Be the Little Tractor

It’s hay baling season here in the Ozarks, and after 672 straight days of rain (a little hyperbole perhaps) the farmers are excited about getting out and getting that first cut in. As I was driving through Highlandville I looked across at a hay field that had been recently cut and saw a small John Deere tractor off to the side, and I thought to myself, “There’s no way that little tractor cut that giant field.” Which reminded me of an illustration I heard years ago in a sermon, which I’ll get to shortly.

Little tractor next to big tractor

If I was a farmer, I would buy the biggest tractor I could afford. Even mowing my own little 1/3 acre yard I’ve got a rider with a 48″ cut. I used to have a 42″. Now I wonder how I ever finished the job with 42″ blades! Bigger is better, right?

One day a pastor was talking to a farmer and noticed that he had a large tractor as well as a small tractor that had roughly the same kind of attachment on the back. He asked the farmer what was the use of the smaller tractor when the larger one would clearly make short work of the fields. The farmer responded that not all of his fields were perfect rectangles, and while the large tractor was great for out in the open spaces, he needed the little tractor to get into odd shapes and the corners. Without the little tractor, a lot of his land would be wasted and unfruitful.

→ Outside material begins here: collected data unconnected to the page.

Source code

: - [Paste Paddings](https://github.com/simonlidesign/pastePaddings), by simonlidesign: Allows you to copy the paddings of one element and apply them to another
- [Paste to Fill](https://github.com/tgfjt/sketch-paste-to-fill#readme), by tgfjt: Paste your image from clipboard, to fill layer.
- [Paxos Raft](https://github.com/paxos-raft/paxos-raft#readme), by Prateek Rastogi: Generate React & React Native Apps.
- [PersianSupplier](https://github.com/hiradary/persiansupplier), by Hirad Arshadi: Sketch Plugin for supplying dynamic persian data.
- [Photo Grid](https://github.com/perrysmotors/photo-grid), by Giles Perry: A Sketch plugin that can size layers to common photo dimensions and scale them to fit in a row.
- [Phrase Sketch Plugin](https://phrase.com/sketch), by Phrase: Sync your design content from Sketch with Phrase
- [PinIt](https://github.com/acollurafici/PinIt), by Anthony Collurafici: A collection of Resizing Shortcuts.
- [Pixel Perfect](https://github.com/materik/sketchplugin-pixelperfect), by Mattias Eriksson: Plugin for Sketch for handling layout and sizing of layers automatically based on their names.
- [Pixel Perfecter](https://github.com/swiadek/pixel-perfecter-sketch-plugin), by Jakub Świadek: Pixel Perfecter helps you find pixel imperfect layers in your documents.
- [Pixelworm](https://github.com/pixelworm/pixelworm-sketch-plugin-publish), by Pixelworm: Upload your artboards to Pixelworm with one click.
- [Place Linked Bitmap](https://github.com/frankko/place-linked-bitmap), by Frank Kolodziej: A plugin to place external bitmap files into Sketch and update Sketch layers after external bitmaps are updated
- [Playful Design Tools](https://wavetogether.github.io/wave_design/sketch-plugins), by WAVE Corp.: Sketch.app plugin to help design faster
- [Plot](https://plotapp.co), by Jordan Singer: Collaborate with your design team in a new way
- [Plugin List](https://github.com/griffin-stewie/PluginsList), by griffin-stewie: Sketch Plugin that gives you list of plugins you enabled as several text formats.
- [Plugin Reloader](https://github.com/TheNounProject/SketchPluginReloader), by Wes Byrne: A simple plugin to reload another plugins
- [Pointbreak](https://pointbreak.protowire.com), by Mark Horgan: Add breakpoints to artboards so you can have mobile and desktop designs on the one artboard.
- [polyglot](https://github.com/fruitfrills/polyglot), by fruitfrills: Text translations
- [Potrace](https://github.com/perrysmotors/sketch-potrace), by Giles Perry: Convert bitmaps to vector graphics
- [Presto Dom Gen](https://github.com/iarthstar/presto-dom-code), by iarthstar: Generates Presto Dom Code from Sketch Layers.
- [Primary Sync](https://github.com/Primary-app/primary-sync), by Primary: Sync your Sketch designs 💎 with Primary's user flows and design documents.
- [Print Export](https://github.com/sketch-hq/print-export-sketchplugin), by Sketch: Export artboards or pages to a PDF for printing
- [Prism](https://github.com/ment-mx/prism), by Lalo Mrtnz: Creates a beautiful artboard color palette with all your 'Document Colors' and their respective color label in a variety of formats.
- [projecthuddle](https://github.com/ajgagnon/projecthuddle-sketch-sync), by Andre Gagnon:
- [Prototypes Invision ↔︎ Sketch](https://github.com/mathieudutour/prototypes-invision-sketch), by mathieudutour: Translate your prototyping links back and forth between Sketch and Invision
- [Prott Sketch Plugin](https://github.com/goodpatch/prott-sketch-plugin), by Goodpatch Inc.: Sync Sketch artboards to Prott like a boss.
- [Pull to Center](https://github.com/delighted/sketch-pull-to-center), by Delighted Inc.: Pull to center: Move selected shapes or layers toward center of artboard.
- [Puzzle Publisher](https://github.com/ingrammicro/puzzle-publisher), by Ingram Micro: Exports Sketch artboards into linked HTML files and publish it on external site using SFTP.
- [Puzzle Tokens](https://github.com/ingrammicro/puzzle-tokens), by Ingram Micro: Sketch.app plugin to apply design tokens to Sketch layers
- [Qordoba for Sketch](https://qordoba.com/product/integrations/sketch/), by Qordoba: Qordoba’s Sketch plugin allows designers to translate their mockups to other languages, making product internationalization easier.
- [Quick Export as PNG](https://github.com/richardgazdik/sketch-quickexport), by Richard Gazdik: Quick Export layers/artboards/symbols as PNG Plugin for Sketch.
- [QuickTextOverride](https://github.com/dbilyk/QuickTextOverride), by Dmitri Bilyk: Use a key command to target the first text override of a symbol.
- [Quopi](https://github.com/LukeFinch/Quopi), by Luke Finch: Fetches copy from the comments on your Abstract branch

Not many of us are big tractors. There are only so many spots open for large ministries, large pastors, and large personalities. Most of us look at the famous evangelists, missionaries, and preachers and feel like the little tractor sitting next to the big tractor. But God’s fields aren’t perfect little rectangles, and an awful lot of odd shapes and corners would sit fallow if it weren’t for the little tractors. Every believer is a worker in God’s fields, but the fields sometimes look like a small company with no other believers, or a dysfunctional family, or some other odd little patch of ground that’s under the curse. God calls those places the highways and hedges, and His eye is on them.

I realize that I’m just a little tractor. I once thought I could be a great preacher. Some of my church members tell me that I am, on occasion. But you wouldn’t know it judging by the crowds. And I’m not whining or complaining. I know God has me where he has me for a reason, and it’s a reason that fits His plan for my life. Sometimes I get so overwhelmed that he would use me at all that being a little tractor feels like the greatest privilege of my life. When you don’t mind being a little tractor, you don’t envy the big tractors.

I would venture to say that most of the servants of God that I know are little tractors. They haven’t seen hundreds of thousands come to know Christ. But they have seen some. They haven’t been quoted in the news or been asked to write for the Times, but they have been the one present at the hospital, present at the graveside, present at the crisis, and present at the altar. If they hadn’t been there, there would have been no salt and no light. Heaven is going to be full of people thrilled to see the small tractor that made a difference in their little corner of the world.

So don’t despite small service. Don’t despise the ministry God has given to you. Go out and mow your little odd shape of the world, and be satisfied.